Sunday, January 15, 2012

Dollars' rise against the euro sets manufacturing pace

Never have so many sat on so much cash.

Looking at the figures – for instance, Apple Computer with $76 billion has more cash reserves than the U.S. Treasury's measly $74 billion – one wonders why those who occupy swivel chairs in corporate suites don't have misaligned spines from sitting on such fat wallets.

That's starting to change. Three wise men from Boston predict that it will only be about 10 percent cheaper to make goods in China – where all those iMacs, MacBookPros and iPhones are made - within the span of the next Presidential administration – that is, by fiscal 2015.

Harold Sirkin, Michael Zinser and Douglas Hohner of the Boston Consulting Group, have concluded that outsourcing manufacturing to China is not as cheap as it used to be and that The United States is poised to bring back jobs from China. The three consultants first reached this conclusion in a study, “Made in America Again: Why Manufacturing Will Return to the U.S.”

A combination of higher shipping costs, a weaker dollar and the availability of more money are the factors to which they point.


“We have to recognize one thing,” Mr. said in a recent interview. “The average Chinese worker is about a quarter as productive as the average U.S. worker.”

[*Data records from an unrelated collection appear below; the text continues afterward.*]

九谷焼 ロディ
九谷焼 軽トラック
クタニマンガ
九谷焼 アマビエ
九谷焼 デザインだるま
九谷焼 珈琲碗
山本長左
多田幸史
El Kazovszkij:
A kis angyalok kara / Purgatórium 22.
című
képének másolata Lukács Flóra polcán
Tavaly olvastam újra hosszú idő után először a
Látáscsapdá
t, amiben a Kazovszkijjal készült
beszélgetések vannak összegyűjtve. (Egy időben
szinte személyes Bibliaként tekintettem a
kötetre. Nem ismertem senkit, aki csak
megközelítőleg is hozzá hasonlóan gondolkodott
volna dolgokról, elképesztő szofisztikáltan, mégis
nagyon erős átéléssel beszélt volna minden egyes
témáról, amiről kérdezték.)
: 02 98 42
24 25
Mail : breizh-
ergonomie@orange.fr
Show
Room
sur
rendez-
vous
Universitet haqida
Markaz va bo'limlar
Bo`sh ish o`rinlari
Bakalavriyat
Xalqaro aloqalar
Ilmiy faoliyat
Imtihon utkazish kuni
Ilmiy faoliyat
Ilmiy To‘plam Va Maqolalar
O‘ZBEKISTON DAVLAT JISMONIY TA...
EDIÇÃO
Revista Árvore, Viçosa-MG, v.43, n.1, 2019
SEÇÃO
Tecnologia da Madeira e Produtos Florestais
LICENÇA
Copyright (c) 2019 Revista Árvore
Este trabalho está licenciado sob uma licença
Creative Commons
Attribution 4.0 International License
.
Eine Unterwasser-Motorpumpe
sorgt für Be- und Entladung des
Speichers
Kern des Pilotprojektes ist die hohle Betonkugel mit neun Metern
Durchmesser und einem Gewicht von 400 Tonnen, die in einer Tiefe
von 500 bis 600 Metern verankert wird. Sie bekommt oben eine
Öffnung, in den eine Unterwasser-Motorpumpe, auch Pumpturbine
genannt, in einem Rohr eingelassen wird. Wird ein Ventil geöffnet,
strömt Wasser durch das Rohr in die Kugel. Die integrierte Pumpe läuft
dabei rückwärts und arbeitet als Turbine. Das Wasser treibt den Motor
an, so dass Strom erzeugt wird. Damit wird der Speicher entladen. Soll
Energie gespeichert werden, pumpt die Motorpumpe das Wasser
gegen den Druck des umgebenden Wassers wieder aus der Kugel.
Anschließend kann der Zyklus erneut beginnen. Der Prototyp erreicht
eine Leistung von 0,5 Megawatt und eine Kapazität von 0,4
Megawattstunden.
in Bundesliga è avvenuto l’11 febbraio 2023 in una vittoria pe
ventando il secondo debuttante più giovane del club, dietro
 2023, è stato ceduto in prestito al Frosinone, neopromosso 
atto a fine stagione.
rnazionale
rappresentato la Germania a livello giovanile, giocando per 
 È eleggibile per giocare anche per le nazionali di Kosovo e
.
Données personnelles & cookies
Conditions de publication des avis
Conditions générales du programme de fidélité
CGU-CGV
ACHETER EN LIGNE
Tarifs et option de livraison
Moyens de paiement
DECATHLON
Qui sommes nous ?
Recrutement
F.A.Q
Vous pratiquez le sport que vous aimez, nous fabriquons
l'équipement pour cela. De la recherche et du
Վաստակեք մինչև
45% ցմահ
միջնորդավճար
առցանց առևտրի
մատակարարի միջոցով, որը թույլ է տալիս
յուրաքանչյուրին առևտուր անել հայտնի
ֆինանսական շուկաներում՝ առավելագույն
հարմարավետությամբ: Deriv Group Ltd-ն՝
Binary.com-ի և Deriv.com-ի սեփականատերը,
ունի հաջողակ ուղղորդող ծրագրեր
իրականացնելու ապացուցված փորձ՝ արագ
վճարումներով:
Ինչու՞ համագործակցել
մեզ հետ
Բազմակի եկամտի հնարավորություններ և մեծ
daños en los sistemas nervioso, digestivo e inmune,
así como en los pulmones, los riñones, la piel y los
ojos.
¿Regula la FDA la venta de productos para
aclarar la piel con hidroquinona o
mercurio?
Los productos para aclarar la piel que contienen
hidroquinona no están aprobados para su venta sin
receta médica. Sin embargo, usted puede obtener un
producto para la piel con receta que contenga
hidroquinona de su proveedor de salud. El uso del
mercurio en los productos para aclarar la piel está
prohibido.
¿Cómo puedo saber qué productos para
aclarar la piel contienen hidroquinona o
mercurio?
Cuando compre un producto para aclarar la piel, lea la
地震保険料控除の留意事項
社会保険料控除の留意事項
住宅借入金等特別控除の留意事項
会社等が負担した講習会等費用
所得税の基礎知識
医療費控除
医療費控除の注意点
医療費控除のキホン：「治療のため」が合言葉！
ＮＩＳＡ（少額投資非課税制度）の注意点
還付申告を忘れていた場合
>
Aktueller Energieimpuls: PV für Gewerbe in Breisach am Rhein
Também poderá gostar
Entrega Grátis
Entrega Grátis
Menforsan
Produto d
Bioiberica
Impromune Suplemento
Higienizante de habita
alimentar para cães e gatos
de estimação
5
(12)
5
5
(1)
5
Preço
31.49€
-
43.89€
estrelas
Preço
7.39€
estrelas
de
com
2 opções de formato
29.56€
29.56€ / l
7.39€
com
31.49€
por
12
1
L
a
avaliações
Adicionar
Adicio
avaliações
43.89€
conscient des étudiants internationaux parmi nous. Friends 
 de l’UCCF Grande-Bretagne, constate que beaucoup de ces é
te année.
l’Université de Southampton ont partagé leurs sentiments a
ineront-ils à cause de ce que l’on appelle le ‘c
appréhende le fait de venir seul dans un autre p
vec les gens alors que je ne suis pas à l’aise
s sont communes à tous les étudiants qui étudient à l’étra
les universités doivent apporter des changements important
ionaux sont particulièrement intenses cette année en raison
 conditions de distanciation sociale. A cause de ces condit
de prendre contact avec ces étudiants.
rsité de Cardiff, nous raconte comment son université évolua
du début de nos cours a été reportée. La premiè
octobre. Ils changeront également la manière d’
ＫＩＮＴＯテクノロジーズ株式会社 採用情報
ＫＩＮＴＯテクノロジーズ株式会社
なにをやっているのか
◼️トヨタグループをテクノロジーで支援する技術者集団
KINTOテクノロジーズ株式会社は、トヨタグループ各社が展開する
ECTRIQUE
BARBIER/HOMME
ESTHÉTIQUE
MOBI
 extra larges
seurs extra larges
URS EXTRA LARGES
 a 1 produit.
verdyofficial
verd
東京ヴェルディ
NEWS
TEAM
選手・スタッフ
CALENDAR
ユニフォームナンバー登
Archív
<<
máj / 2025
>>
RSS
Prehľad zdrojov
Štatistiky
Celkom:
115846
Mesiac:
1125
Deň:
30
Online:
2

“It’ll be a major impact. Our projections are, when you take the manufacturing jobs and then the service jobs that get created alongside those, that we will add two to three million jobs to the U.S. workforce.”

The study predicts furthermore that wage and benefit increases at 15 to 20 percent per year will reduce the Chinese advantage of cheaper labor from 55 percent to 39 percent by 2015.